Heliyon. 2023 Mar 23;9(4):e14819. doi: 10.1016/j.heliyon.2023.e14819. eCollection 2023 Apr.

Abstract

Triple negative breast cancers (TNBCs) are tumors with a poor treatment response and prognosis. In this study, we propose a new approach, candidate extraction from convolutional neural network (CNN) elements (CECE), for discovery of biomarkers for TNBCs. We used the GSE96058 and GSE81538 datasets to build a CNN model to classify TNBCs and non-TNBCs and used the model to make TNBC predictions for two additional datasets, the cancer genome atlas (TCGA) breast cancer RNA sequencing data and the data from Fudan University Shanghai Cancer Center (FUSCC). Using correctly predicted TNBCs from the GSE96058 and TCGA datasets, we calculated saliency maps for these subjects and extracted the genes that the CNN model used to separate TNBCs from non-TNBCs.

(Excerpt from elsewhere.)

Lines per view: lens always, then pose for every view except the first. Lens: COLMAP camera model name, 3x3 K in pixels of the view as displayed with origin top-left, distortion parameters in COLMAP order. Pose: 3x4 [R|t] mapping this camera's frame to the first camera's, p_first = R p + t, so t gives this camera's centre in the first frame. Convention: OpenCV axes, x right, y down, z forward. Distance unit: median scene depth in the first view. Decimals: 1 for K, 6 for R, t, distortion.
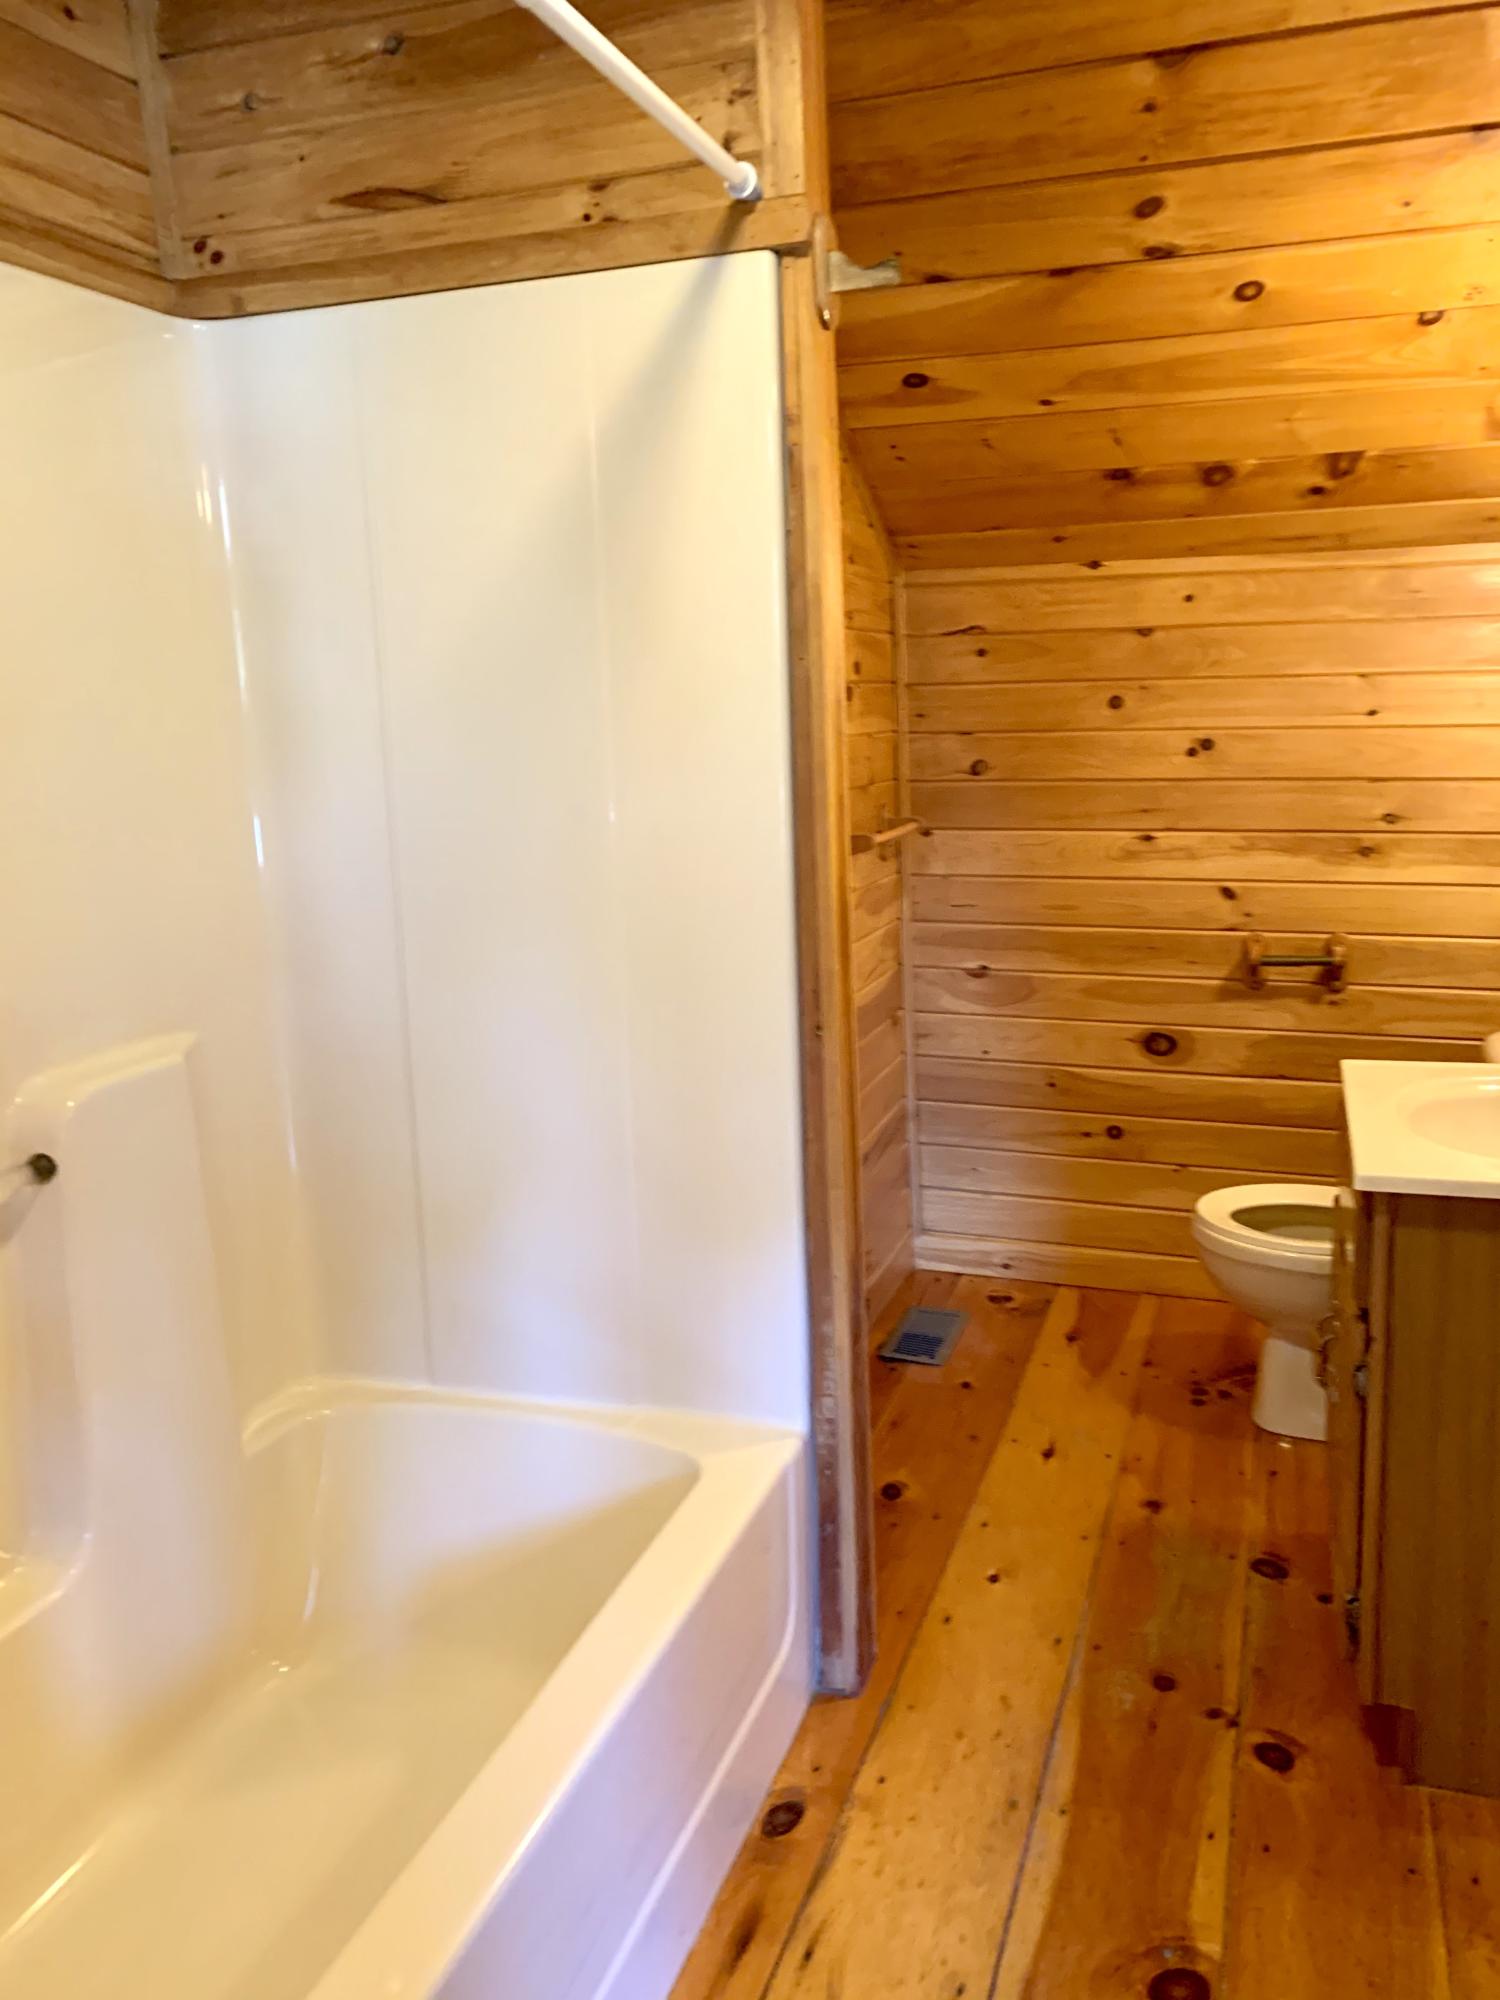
lens RADIAL K [[1573.7, 0, 758.6], [0, 1573.7, 1007.3], [0, 0, 1]] dist [0.011808, -0.005357]
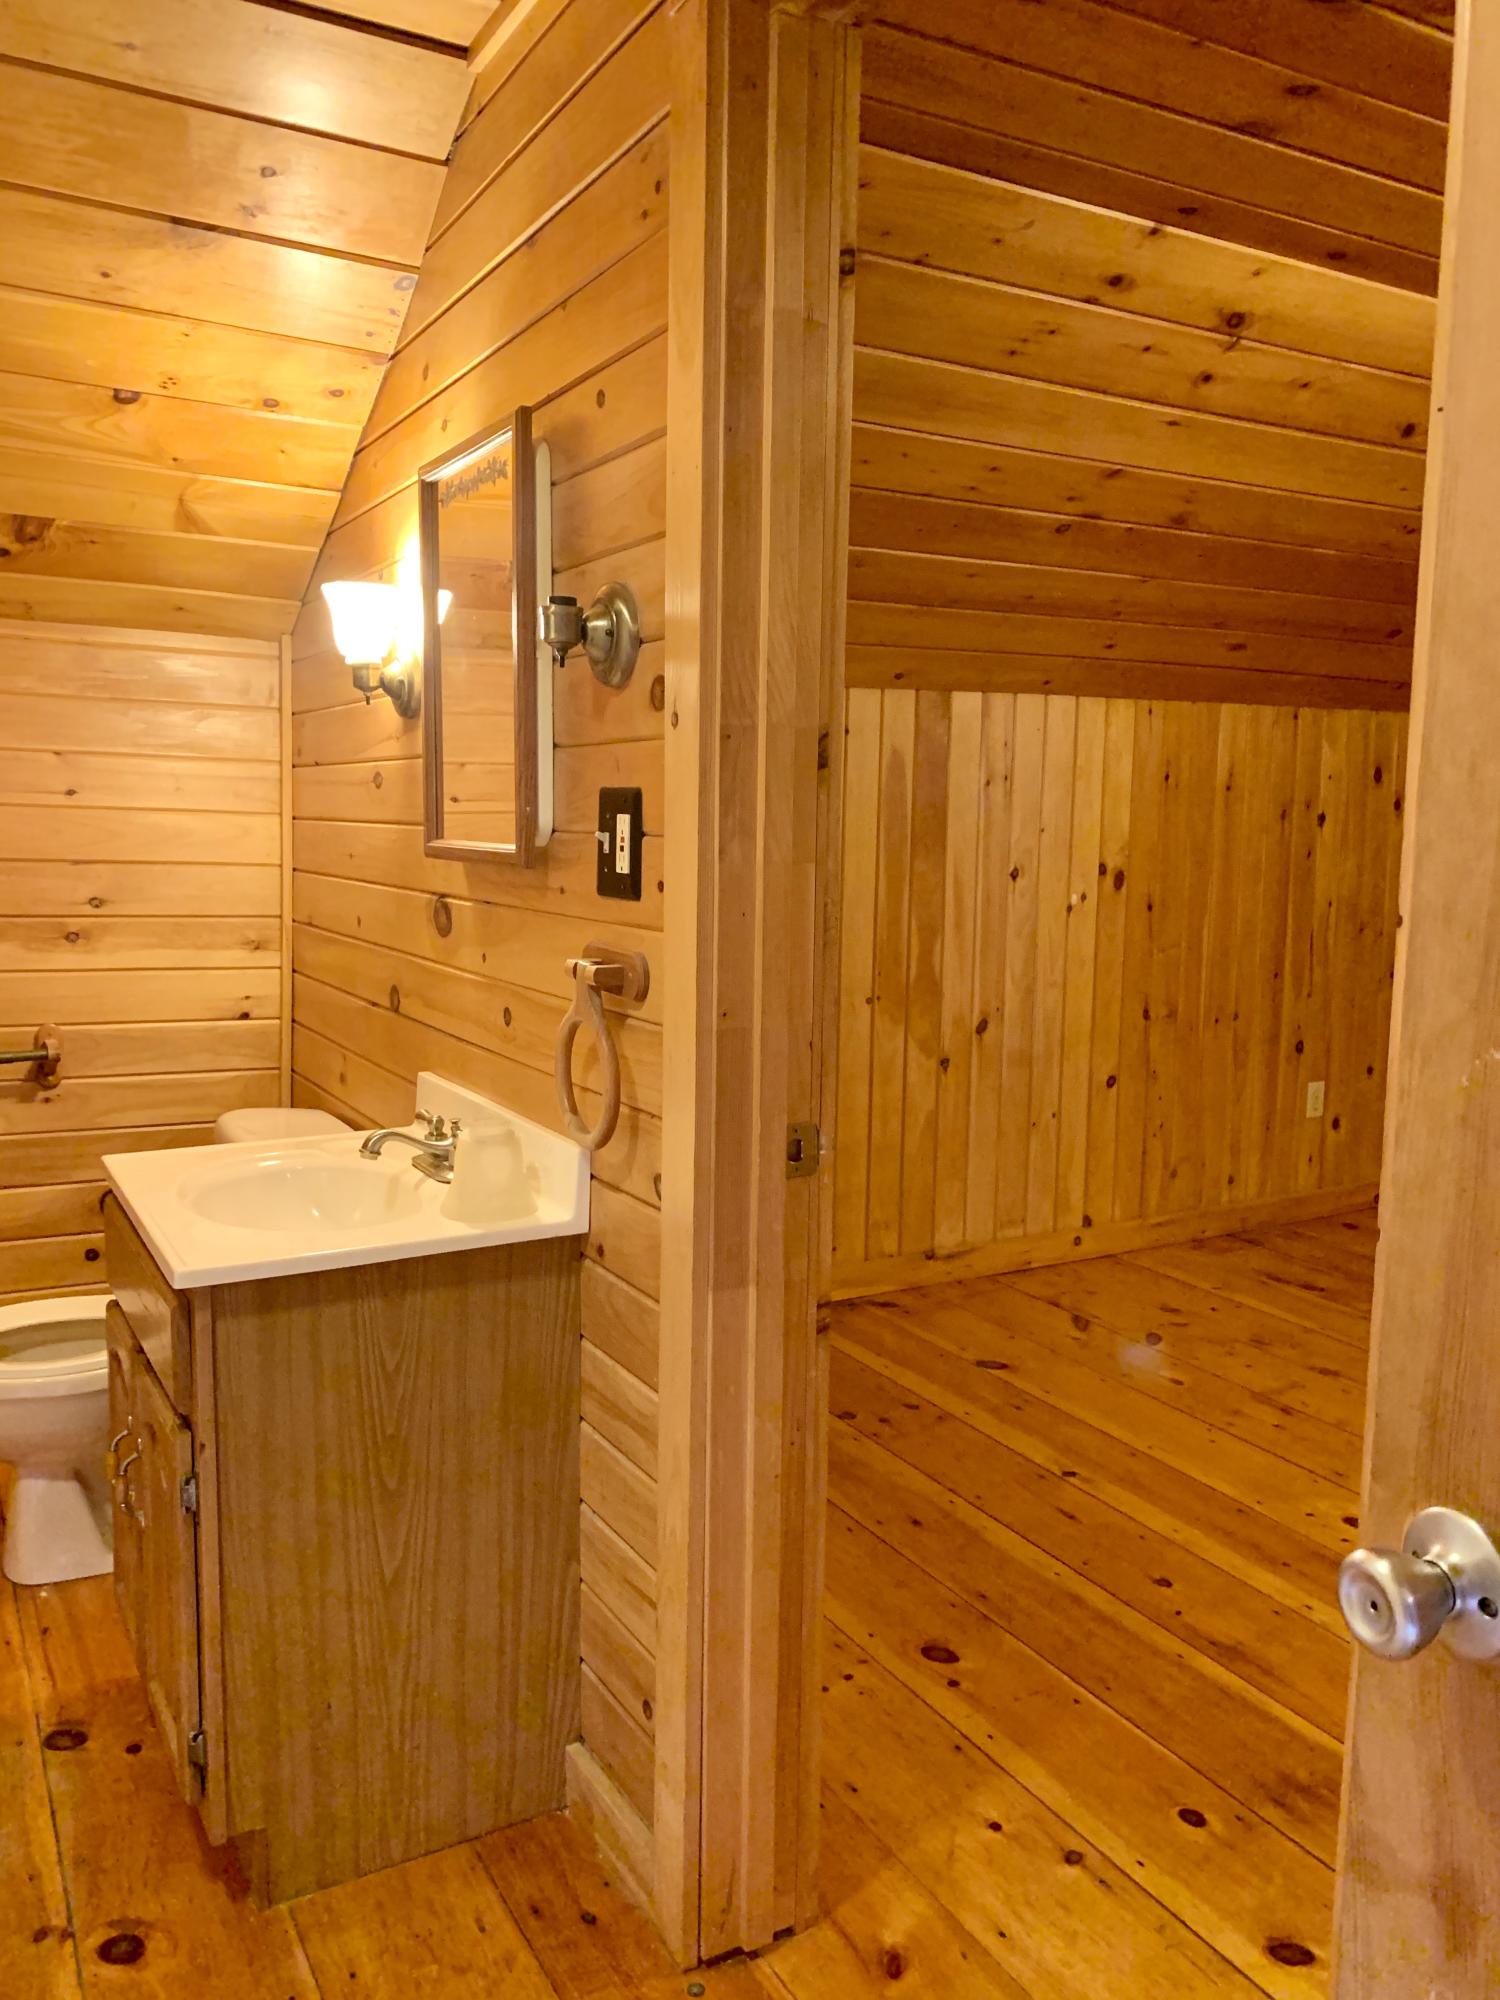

Among the TNBC signature patterns that the CNN models learned from the training data, we found a set of 21 genes that can classify TNBCs into two major classes, or CECE subtypes, with distinct overall survival rates (P = 0.0074). We replicated this subtype classification in the FUSCC dataset using the same 21 genes, and the two subtypes had similar differential overall survival rates (P = 0.0490). When all TNBCs were combined from the 3 datasets, the CECE II subtype had a hazard ratio of 1.94 (95% CI, 1.25-3.01; P = 0.0032). The results demonstrate that the spatial patterns learned by the CNN models can be utilized to discover interacting biomarkers otherwise unlikely to be identified by traditional approaches.

Keywords: Biomarker discovery; Convolutional neural network; Machine learning; RNA sequencing; Triple negative breast cancer.